Civic News
Internet / Municipal government

What got wrong about Newark’s municipal broadband project

Here's what the libertarian magazine has to say vs. what we know to be true.

Reason warns against Newark's municipal broadband study. (Photo by Flickr user Gavin St. Ours, used under a Creative Commons license)

Perhaps not so surprisingly, libertarian magazine Reason published a blog post warning Newark City Council of the threats municipal broadband projects pose to local taxpayers.
The post incorrectly reports that the network is being built — it is actually far from it, still existing completely in the research stage.

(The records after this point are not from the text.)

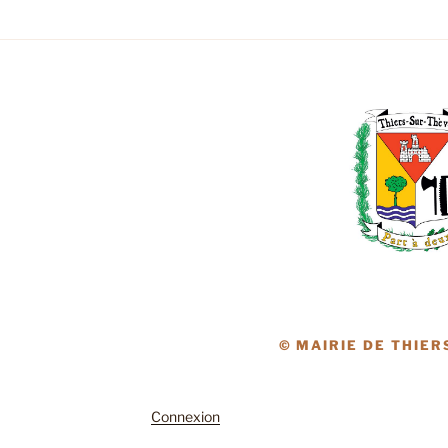
© MAIRIE DE THIER
Connexion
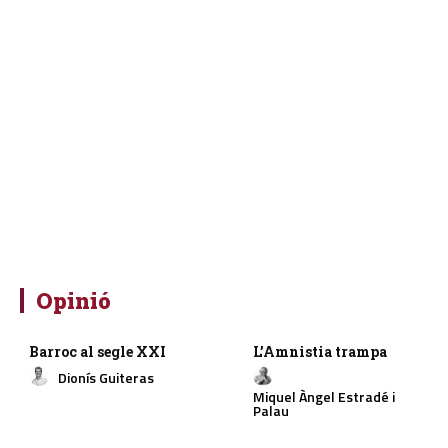
Opinió
Barroc al segle XXI
L’Amnistia trampa
Dionís Guiteras
Miquel Àngel Estradé i
Palau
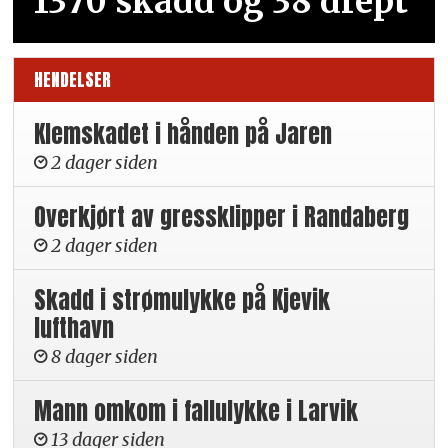
1370 skadd og 38 drept
HENDELSER
Klemskadet i hånden på Jaren
2 dager siden
Overkjørt av gressklipper i Randaberg
2 dager siden
Skadd i strømulykke på Kjevik
lufthavn
8 dager siden
Mann omkom i fallulykke i Larvik
13 dager siden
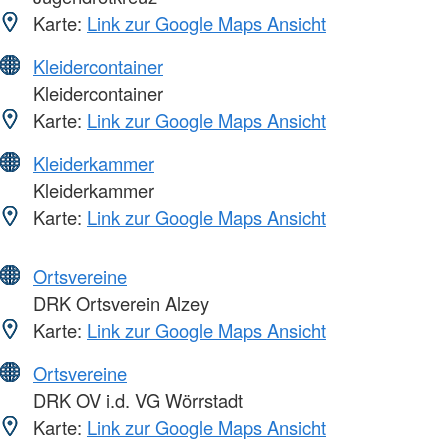
Karte:
Link zur Google Maps Ansicht
Kleidercontainer
Kleidercontainer
Karte:
Link zur Google Maps Ansicht
Kleiderkammer
Kleiderkammer
Karte:
Link zur Google Maps Ansicht
Ortsvereine
DRK Ortsverein Alzey
Karte:
Link zur Google Maps Ansicht
Ortsvereine
DRK OV i.d. VG Wörrstadt
Karte:
Link zur Google Maps Ansicht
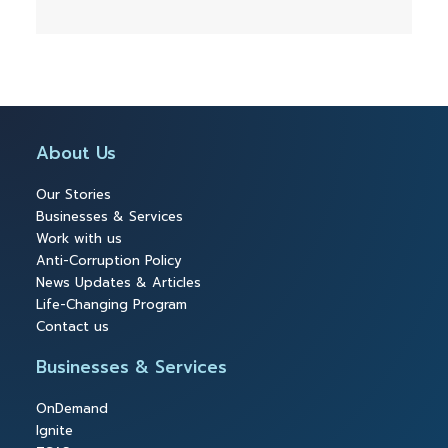
About Us
Our Stories
Businesses & Services
Work with us
Anti-Corruption Policy
News Updates & Articles
Life-Changing Program
Contact us
Businesses & Services
OnDemand
Ignite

It also wrongly assumes the project is the brainchild of local politicians when it was actually brought to city council’s attention by a band of constituents (and continues to be led by them).
The piece raises most of its concerns over the amount of competition in the market already.
“The current market has 98.9% broadband penetration, and residents in Delaware enjoy the fastest average speeds of any state in the country,” the report says. This is true and valid — but as we’ve reported, that is not the case for all of Delaware.
The post asserts the fact that there is already a saturated provider base in the area, and that the addition of a broadband provider supported by taxpayers would not increase broadband speed, but only serve to be a revenue generator. That, the post reads, would be unlikely, considering the number of failed municipal broadband projects since the 1990s.
But those projects have one thing in common, and Reason (whether they know it or not) has admitted it — they don’t place emphasis on taxpayer input.
“A committed federalist may look at some of these government broadband schemes and tell them to go for it—after all, local governments can be laboratories of democracy, and as long as they’re only gambling with their own constituents’ money, those constituents can vote—both with their ballots and with their feet,” says the report.
Newark City Council is doing just that by ensuring its constituency is as involved as much possible. Doesn’t everybody want to be governed by a body that actually values their wants, needs and opinions?